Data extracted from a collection
>>>
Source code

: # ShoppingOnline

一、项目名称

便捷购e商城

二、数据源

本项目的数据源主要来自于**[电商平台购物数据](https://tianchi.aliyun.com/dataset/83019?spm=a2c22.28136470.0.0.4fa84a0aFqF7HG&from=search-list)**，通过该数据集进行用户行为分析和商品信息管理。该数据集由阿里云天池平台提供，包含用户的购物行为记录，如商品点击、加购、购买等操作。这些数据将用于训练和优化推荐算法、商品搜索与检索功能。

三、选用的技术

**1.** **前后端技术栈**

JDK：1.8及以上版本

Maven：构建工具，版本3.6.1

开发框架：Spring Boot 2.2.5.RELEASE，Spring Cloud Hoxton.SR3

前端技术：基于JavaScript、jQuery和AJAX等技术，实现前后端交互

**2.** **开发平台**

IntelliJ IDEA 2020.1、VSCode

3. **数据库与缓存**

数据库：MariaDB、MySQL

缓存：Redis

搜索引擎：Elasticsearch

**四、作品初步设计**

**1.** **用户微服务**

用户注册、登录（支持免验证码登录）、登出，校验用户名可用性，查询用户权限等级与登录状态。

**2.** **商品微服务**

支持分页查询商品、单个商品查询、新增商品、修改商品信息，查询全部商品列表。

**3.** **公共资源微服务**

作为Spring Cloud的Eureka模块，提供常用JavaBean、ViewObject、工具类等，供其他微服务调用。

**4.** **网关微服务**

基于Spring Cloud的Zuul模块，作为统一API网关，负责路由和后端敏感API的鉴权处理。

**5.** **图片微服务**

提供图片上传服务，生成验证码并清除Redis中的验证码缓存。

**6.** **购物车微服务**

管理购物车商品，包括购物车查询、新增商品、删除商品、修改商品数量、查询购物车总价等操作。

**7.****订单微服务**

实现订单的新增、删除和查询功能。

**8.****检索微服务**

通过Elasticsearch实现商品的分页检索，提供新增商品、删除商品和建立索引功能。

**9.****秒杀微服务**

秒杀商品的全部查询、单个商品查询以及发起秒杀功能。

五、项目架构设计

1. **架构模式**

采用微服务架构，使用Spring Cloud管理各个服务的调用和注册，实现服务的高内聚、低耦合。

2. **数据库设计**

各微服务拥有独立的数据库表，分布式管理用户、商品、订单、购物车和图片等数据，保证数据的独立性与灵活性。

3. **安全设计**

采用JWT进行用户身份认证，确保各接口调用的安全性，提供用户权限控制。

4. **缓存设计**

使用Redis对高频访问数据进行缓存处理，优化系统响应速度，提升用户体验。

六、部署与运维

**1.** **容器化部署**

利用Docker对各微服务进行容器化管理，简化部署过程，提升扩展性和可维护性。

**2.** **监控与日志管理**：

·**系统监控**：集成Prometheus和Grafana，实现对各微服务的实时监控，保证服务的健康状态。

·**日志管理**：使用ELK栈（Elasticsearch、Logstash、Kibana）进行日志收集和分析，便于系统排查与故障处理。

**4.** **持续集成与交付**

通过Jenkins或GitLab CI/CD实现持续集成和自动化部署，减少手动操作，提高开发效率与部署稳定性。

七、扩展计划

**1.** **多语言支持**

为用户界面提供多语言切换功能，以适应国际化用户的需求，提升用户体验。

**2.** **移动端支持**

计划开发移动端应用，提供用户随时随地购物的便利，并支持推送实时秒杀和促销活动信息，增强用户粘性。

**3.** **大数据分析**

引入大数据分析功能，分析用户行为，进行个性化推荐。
<<<
>>>
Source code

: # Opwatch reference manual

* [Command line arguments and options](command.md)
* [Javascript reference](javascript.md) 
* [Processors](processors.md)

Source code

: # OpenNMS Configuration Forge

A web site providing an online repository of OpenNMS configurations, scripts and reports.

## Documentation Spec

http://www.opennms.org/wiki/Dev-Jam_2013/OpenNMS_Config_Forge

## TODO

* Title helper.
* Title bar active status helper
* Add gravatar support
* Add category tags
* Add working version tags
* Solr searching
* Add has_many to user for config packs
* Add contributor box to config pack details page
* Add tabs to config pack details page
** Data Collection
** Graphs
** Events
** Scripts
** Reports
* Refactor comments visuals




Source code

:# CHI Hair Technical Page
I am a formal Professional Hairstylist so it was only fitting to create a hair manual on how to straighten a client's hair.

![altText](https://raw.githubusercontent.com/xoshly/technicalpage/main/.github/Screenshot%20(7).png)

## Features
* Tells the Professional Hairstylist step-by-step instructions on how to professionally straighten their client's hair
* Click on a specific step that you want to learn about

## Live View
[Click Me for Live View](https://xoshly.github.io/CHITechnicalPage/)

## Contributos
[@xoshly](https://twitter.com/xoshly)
<<<
Return, word for word, the lines of the data above from the line with "通过Jenkins或GitL" through the line with "引入大数据分析功能，分析用户行为，进行个性化推荐。", inclusive.

▶ Reply to the exercise:
通过Jenkins或GitLab CI/CD实现持续集成和自动化部署，减少手动操作，提高开发效率与部署稳定性。

七、扩展计划

**1.** **多语言支持**

为用户界面提供多语言切换功能，以适应国际化用户的需求，提升用户体验。

**2.** **移动端支持**

计划开发移动端应用，提供用户随时随地购物的便利，并支持推送实时秒杀和促销活动信息，增强用户粘性。

**3.** **大数据分析**

引入大数据分析功能，分析用户行为，进行个性化推荐。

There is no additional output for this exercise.